The FDA has authorized specific PFAS for use in specific food contact applications. Some PFAS are used in cookware, food packaging, and in food processing for their non-stick and grease, oil, and water-resistant properties. To ensure food contact substances are safe for their intended use, the FDA conducts a rigorous review of scientific data prior to their authorization for market entry. The FDA’s authorization of a food contact substance requires that available data and information demonstrate that there is a reasonable certainty of no harm under the intended conditions of use.

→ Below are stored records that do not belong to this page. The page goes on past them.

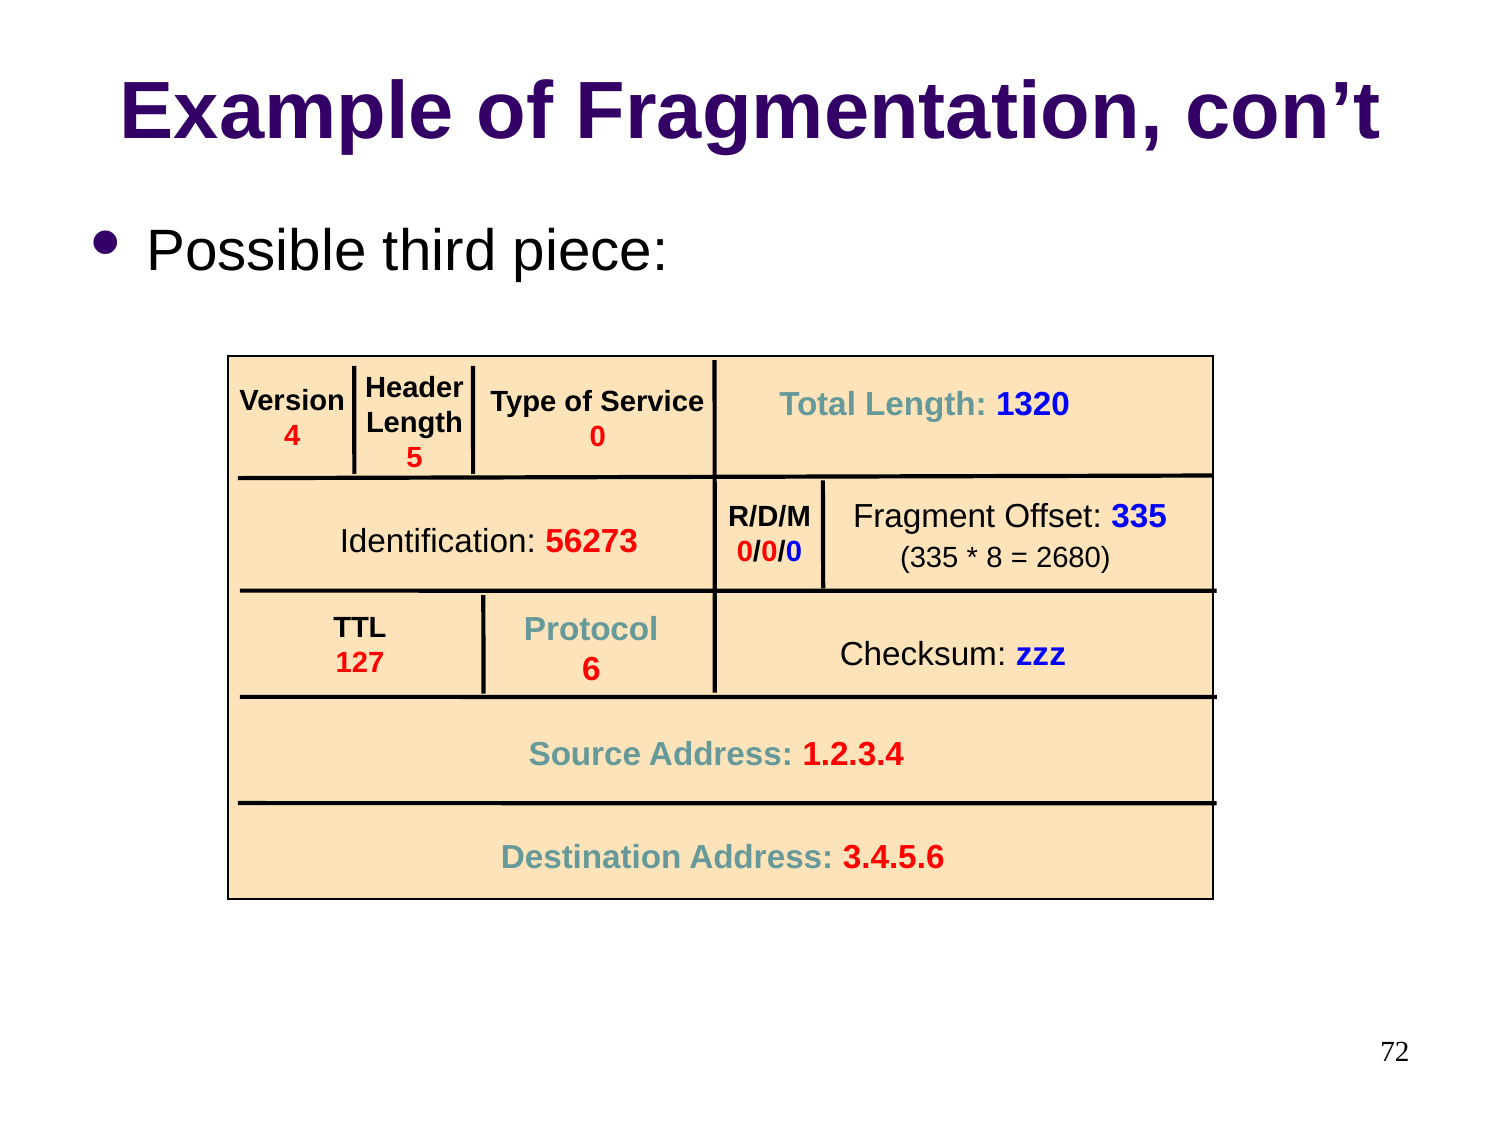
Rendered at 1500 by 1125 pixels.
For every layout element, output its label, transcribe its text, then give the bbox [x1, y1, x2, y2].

text_box R/D/M 0/0/0 [713, 490, 826, 575]
list Possible third piece: [75, 212, 1475, 1006]
text_box Type of Service 0 [475, 374, 720, 460]
text_box Destination Address: 3.4.5.6 [486, 827, 960, 882]
text_box Identification: 56273 [324, 512, 653, 567]
slide_number 72 [1074, 1024, 1426, 1101]
text_box Checksum: zzz [824, 624, 1081, 680]
text_box Header Length 5 [350, 361, 479, 481]
text_box Protocol 6 [487, 599, 696, 695]
text_box Total Length: 1320 [764, 374, 1086, 430]
text_box Fragment Offset: 335 (335 * 8 = 2680) [838, 487, 1182, 582]
text_box Version 4 [224, 373, 350, 459]
text_box Source Address: 1.2.3.4 [513, 724, 920, 780]
text_box [228, 459, 1214, 900]
text_box TTL 127 [318, 600, 402, 686]
text_box [228, 355, 1214, 590]
title Example of Fragmentation, con’t [0, 20, 1500, 163]
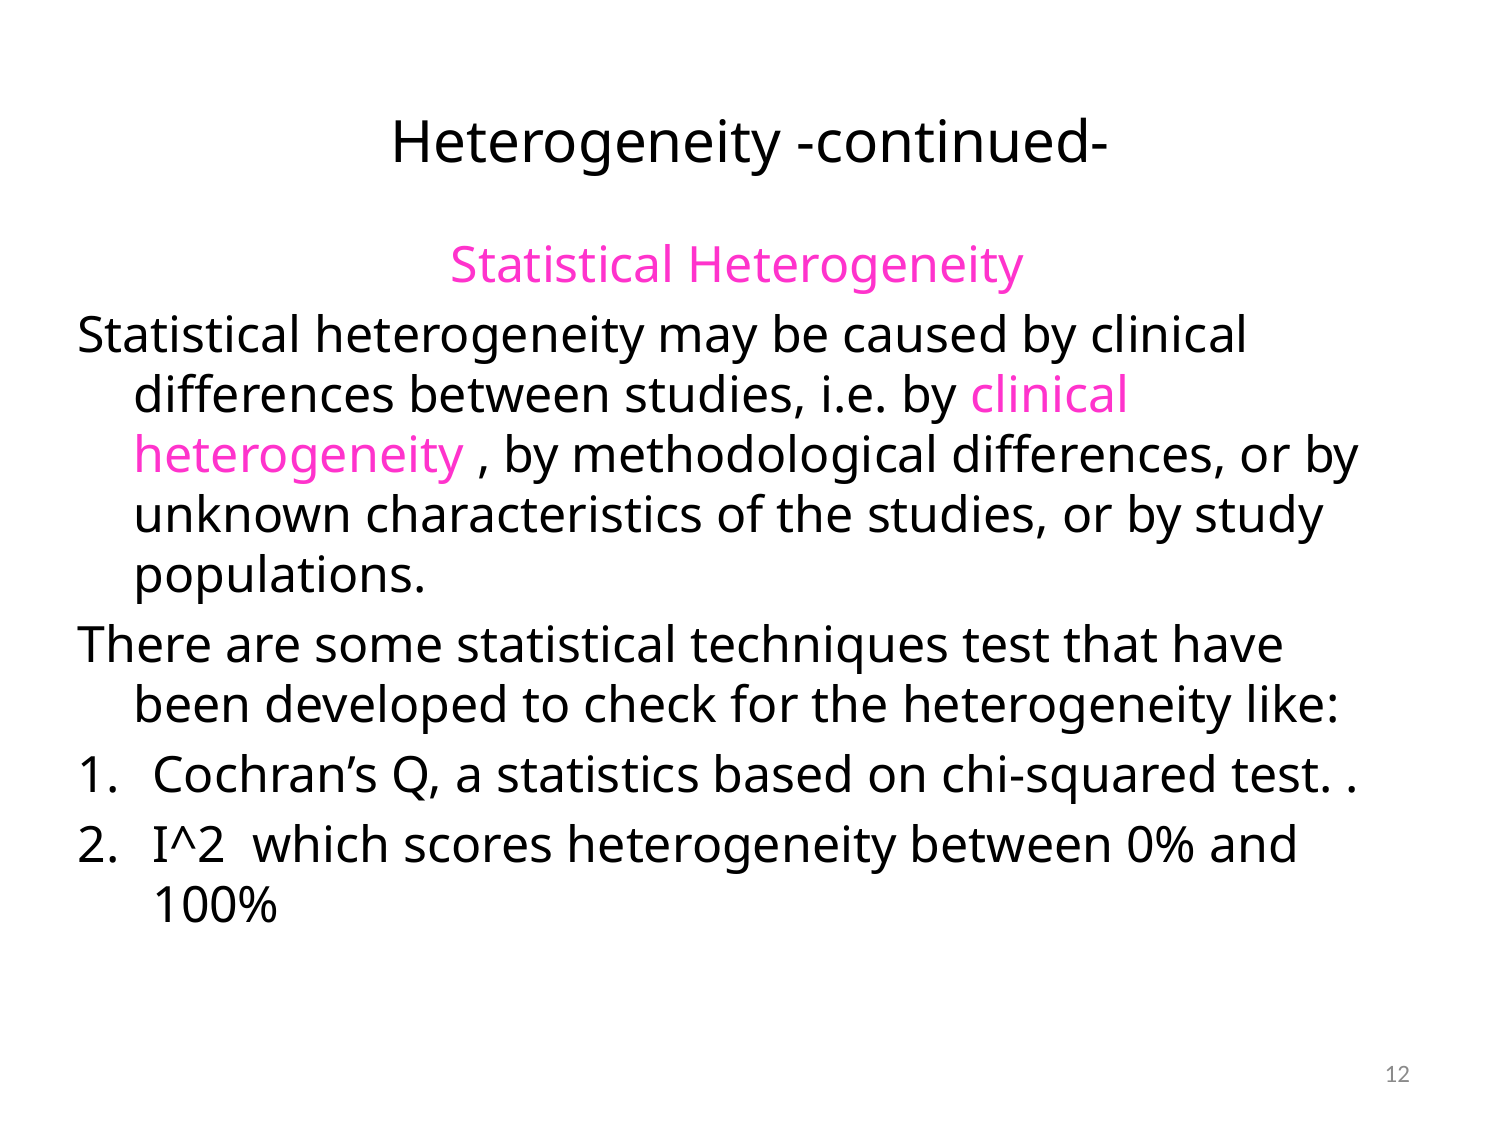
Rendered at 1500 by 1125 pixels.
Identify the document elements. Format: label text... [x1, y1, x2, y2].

For more information on how the FDA regulates PFAS used in food contact applications and the market phase-out and withdrawals of certain PFAS FDA has identified as having potential safety concerns, please see: Authorized Uses of PFAS in Food Contact Applications

State & Federal Collaboration

As the science on PFAS advances, the FDA works with states and other federal agencies to identify and assess the safety of locally grown and produced foods from areas with known PFAS contamination. With states, this support generally takes the form of assistance with analytical testing, method development, and safety assessment consultations, and occurs at the request of states. The FDA has provided on-going assistance to states in their assessment of several different kinds of foods including crops for human and animal food, and animal derived foods. As appropriate to the food type, this consultation may be provided in conjunction with other federal agencies.

In addition, the FDA has joined the government-wide approach led by The White House to further advance critical progress on securing clean air, safe food, and clean drinking water. Through this collaboration with other federal agencies, we will work to identify routes of PFAS exposure, understand associated health risks, and reduce the public’s dietary exposure to PFAS that may pose a health risk.

For more information on the federal government’s approach for reducing exposure to PFAS, please see: FACT SHEET: Biden-⁠Harris Administration Launches Plan to Combat PFAS Pollution

What Are PFAS?

Per- and polyfluoroalkyl substances (PFAS) are chemicals that have been used in a wide range of consumer and industrial products since the 1940’s due to their resistance to grease, oil, water, and heat. For example, PFAS are used in stain- and water-resistant fabrics and carpeting, cleaning products, paints, and fire-fighting foams. Certain PFAS are also authorized by the FDA for limited use in cookware, food packaging, and food processing equipment.

The widespread use of PFAS and their ability to remain intact in the environment means that over time PFAS levels from past and current uses can result in increasing levels of environmental contamination. Accumulation of certain PFAS has also been shown through blood tests to occur in humans and animals. While the science surrounding potential health effects of bioaccumulation is developing, exposure to some types of PFAS have been associated with serious health effects.